[SUPPLIED PASSAGE — start]

The New Coastal Panorama of Maule

“The New Coastal Panorama of Maule", reads the title of the article in El Mercurio’s Vivienda Y DecoraciĆ³n magazine section that greeted us the day we arrived in Chile. Beautiful pictures of architecturally interesting buildings situated right at water’s edge in the small fishing villages of Boyeruca, Duao, Pellines, Pelluhue, Curanipe and Loanco proudly provided visual testimony of the near completion of this Ruta del Mar project. This is a notable example of one group of Chileans (Grupo Antofagasta Minerals) helping their artisan fishing brothers and sisters recover from the tsunami of February 27, 2010.
The idea was to create a series of structures in the fishing villages that would combine modern and traditional design while providing services to attract tourists and space for the artisan fishermen to store their fishing equipment and carry out the chores of cleaning and marketing their catch. I must admit to having been skeptical when this program was announced over a year ago. It just seemed too innovative, even transformational for these poorest of Chilean villages. So when I saw the pictures in this flashy, mostly “good news” magazine, all so very attractive, I felt a surge of optimism. But upon closer scrutiny of the pictures and the story, I got a different feeling, that things were not yet going as expected.

[SUPPLIED PASSAGE — finish]
[INFORMATION PROVIDED — start]

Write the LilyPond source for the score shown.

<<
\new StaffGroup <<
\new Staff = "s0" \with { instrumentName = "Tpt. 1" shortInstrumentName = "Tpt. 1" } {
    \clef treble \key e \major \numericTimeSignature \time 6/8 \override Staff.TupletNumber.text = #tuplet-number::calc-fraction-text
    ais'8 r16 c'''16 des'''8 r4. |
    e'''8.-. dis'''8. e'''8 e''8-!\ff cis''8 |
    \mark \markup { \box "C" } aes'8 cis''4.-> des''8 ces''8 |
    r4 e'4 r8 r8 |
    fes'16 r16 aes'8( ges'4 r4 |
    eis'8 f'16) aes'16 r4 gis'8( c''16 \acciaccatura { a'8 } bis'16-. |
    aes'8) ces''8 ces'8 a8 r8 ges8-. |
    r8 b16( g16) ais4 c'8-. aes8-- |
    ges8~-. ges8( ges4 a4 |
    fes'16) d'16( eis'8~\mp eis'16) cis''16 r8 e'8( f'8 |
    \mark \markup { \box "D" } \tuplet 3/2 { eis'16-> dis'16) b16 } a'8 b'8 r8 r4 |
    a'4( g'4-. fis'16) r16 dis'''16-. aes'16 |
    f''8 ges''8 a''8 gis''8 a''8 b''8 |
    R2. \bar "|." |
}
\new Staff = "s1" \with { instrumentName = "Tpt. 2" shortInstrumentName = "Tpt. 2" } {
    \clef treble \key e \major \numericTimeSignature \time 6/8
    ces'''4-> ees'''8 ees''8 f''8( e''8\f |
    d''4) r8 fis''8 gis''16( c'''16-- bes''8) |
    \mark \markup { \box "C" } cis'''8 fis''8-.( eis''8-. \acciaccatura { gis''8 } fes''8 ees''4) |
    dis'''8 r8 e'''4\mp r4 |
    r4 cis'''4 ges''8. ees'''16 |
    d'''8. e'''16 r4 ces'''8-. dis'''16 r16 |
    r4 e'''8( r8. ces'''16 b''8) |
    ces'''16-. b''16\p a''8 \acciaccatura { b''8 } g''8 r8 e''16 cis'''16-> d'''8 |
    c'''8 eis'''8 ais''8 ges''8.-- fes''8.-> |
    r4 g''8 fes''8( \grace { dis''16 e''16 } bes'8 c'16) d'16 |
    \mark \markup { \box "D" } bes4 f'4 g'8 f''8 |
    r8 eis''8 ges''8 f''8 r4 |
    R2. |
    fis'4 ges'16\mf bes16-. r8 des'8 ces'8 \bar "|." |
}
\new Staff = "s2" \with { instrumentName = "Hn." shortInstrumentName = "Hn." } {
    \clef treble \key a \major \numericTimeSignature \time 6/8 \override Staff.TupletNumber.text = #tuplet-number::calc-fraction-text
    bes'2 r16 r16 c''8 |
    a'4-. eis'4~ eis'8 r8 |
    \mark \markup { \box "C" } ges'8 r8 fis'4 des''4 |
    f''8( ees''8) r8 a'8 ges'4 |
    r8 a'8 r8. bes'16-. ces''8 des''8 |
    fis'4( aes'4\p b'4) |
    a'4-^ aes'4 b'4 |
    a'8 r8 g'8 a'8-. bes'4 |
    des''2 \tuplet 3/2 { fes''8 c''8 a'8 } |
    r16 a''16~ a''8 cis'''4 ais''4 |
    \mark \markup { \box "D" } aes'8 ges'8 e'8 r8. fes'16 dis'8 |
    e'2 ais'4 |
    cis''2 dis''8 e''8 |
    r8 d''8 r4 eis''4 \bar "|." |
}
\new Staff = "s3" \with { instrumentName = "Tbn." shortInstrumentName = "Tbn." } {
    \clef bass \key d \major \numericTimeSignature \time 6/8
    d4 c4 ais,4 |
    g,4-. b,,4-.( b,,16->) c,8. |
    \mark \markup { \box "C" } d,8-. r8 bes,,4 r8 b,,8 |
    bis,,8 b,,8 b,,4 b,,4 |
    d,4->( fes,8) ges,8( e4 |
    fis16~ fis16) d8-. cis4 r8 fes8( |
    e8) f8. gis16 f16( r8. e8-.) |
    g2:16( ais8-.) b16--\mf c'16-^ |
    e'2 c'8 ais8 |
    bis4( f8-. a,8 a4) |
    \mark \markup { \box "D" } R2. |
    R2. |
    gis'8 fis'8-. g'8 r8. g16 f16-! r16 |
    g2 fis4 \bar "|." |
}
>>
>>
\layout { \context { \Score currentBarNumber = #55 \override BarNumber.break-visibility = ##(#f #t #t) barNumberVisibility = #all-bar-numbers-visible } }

[INFORMATION PROVIDED — finish]

## [EXERCISE DESCRIPTION]
Name every fishing village that the passage on the Maule coast mentions.

## [RESULT OF THE EXERCISE]
Boyeruca, Duao, Pellines, Pelluhue, Curanipe, Loanco